The article offers an overview of Cooper and less a discussion on the above-cited text.



Cooper, James Fenimore (1789–1851), was born at Burlington, N.J., the son of William Cooper, who in 1790 removed his family to Otsego Hall, a manorial estate at Cooperstown on Otsego Lake, west of Albany, N.Y. Educated at the local school and in Albany, Cooper went to Yale, from which he was dismissed (1806). During the next five years he served at sea as a foremast hand, was a midshipman in the navy (1808–11), and left to marry and settle as a country gentleman at Mamaroneck. He moved to Cooperstown (1814), but in 1817 moved again to a farm at Scarsdale.




“At 30 he was suddenly plunged into a literary career, when his wife challenged his claim that he could write a better book than the English novel he was reading to her. The result was Precaution (1820), a conventional novel of manners in genteel English society. His second book, The Spy (1821), was an immediate success and established Cooper's typical attitude toward plot and characterization, being significant for its use of the American scene as the background of a romance. In The Pioneers (1823) he began his series of Leather-Stocking Tales, but in his rapid quest for unusual subjects he turned to the sea in The Pilot (1823), intending to prove that a sailor could write a better novel than the landsman Scott had done in The Pirate (1822).

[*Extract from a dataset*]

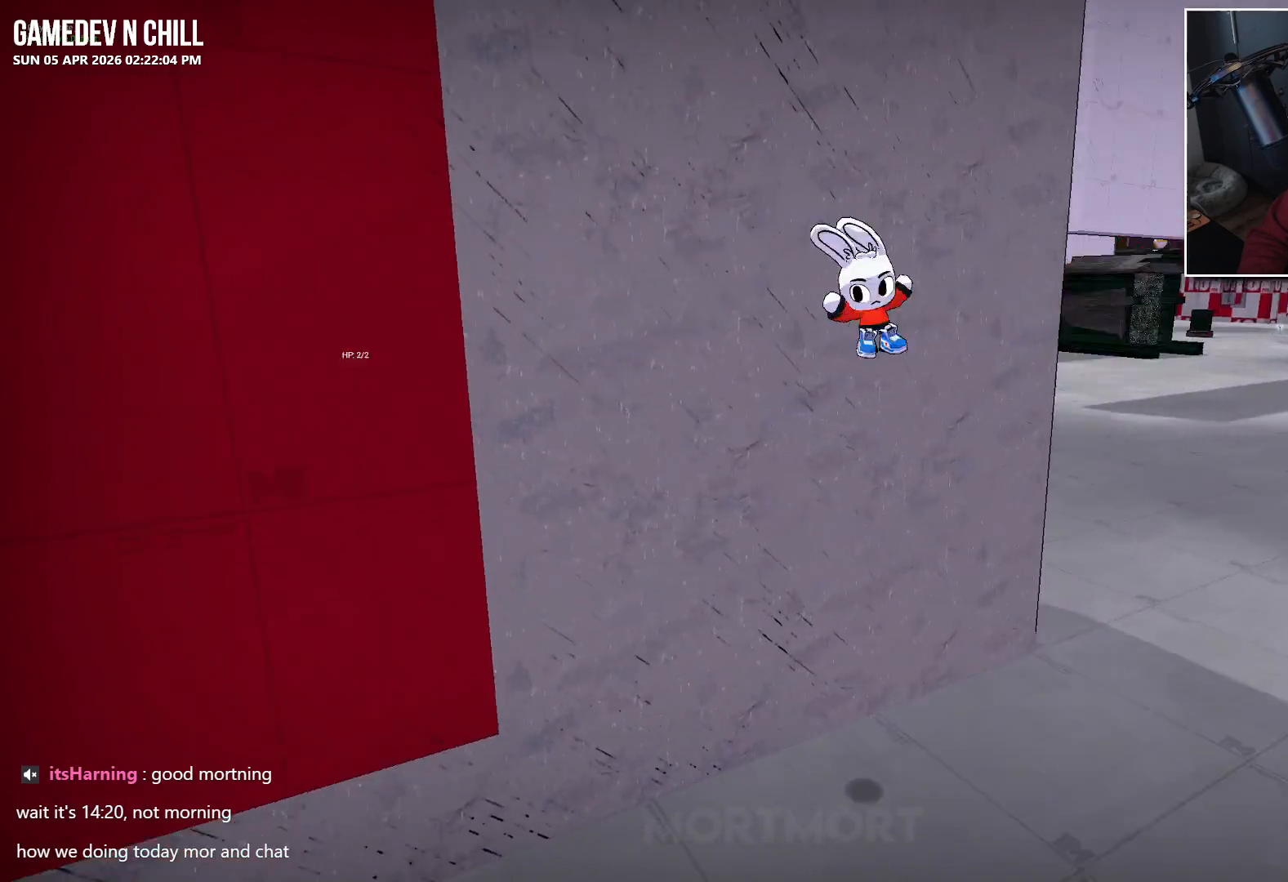
{"buttons": [], "left_stick": "up-left", "right_stick": "center", "events": [[17, "left_stick", "left"], [200, "left_stick", "up-left"], [367, "right_stick", "center"]]}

“Established as a leading American author, he moved to New York City, where he founded the Bread and Cheese Club. To further his position as the outstanding American novelist, he planned to write 13 national romances, one for each of the original states, but wrote only Lionel Lincoln (1825), dealing with Revolutionary Boston. Encouraged by the success of The Pioneers and the growing interest in the clash between savagery and civilization on the frontier, he continued his history of the pioneer scout Natty Bumppo in The Last of the Mohicans (1826) and The Prairie (1827). While traveling abroad (1826–33), nominally as U.S. consul at Lyons, he published The Red Rover (1827), The Wept of Wish-ton-Wish (1829), and The Water-Witch (1830), romances about America and life on American ships. In addition, he wrote The Bravo (1831), The Heidenmauer (1832), and The Headsman (1833), a trilogy intended to dispel the glamor of feudalism and to show its decline before the rise of democratic liberalism. A Letter …to General Lafayette (1831) champions republics against monarchies, and Notions of the Americans (1828) is an answer to English critics of U.S. society and government.

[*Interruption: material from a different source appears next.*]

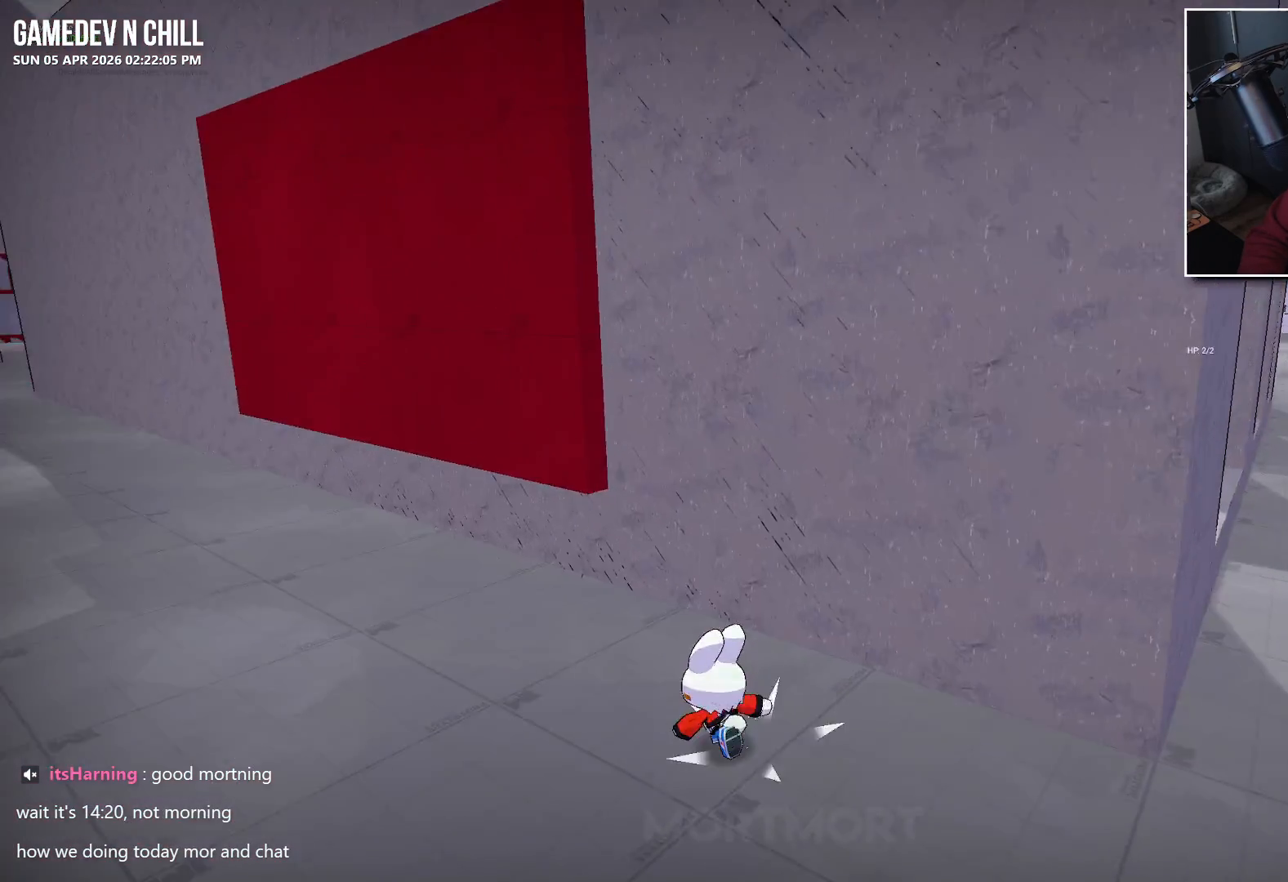
{"buttons": ["L2"], "left_stick": "up", "right_stick": "center", "events": [[100, "A", "down"], [150, "A", "up"], [450, "left_stick", "up"], [483, "L2", "down"]]}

“Upon his return, Cooper in turn was repelled by the absence of what he considered to be public and private virtue, the abuses of democracy, and the failure to perceive the best elements of the life he had conjured up in his novels. A Letter to His Countrymen (1834), petulantly expressing his conservatism, was followed by his satire, The Monikins (1835), and four volumes of Gleanings in Europe (1837–38), containing brilliant descriptions and pungent social criticism. The American Democrat (1838), a full statement of his aristocratic social ideals, was followed by Homeward Bound (1838) and Home as Found (1838), fictional statements of these themes.

“During the ensuing years, the press attacked his books and personal character, and he brought suits for libel against various Whig papers, arguing his own cases so successfully that he was regularly victorious. He returned to live at Cooperstown, where his favorite companion and amanuensis for the rest of his life was his daughter Susan, whose books describe their home. Here he carried his war with the press over to a war with the people concerning property rights, in which, although he was consistently vindicated, he stood alone and unpopular.

“Meanwhile he wrote a scholarly History of the Navy (1839), whose simplicity and gusto were overlooked in a controversy centering on his treatment of the Battle of Lake Erie. With the publication of The Pathfinder (1840) and The Deerslayer (1841) he completed the epical Leather-Stocking series, and in a burst of creative energy wrote 16 works of fiction, a great amount of controversial literature, and some scholarly and factual works. Mercedes of Castile (1840) deals with the first voyage of Columbus; The Two Admirals (1842) is a story of the British navy before the Revolutionary War; and Wing-and-Wing (1842) is concerned with a French privateer in the Mediterranean. Ned Myers (1843) is the fictional biography of a former shipmate, and the Lives of Distinguished American Naval Officers (1846) supplements the History of the Navy. Wyandotté (1843) deals with the outbreak of the Revolution in New York; Le Mouchoir (1843), republished as the Autobiography of a Pocket-Handkerchief, is a short romance of New York society and class distinctions; Afloat and Ashore (1844) and its sequel Miles Wallingford (1844) seem to present a self-portrait of Cooper; The Crater (1848) is a Utopian social allegory; and Jack Tier (1848), The Oak Openings (1848), and The Sea Lions (1848) are all swift-moving historical romances. Cooper's last novel, The Ways of the Hour (1850), concerned with the perversion of social justice, is a forerunner of the modern mystery novel. Another late work is an unpublished comedy, Upside Down, or Philosophy in Petticoats, produced in New York. Of the novels written after 1840, the most important are those in the trilogy known as the Littlepage Manuscripts: Satanstoe (1845), The Chainbearer (1845), and The Redskins (1846), tracing the growing difficulties between propertied and propertyless classes in New York. A collection of Letters and Journals (6 vols., 1960–68) by James F. Beard gathers all known previously unpublished manuscripts.

“Cooper's achievement, although uneven and the result of brilliant improvisation rather than a deeply considered artistry, was nevertheless sustained almost to the close of a hectic, crowded career. His worldwide fame attests his power of invention, for his novels have been popular principally for their variety of dramatic incidents, vivid depiction of romantic scenes and situations, and adventurous plots. But a more sophisticated view caused a revival of interest in the mid-20th century concentrating on Cooper's novels in their creation of tension between different kinds of society, between society and the individual, between the settlement and the wilderness, and between civil law and natural rights as these suggest issues of moral and mythic import.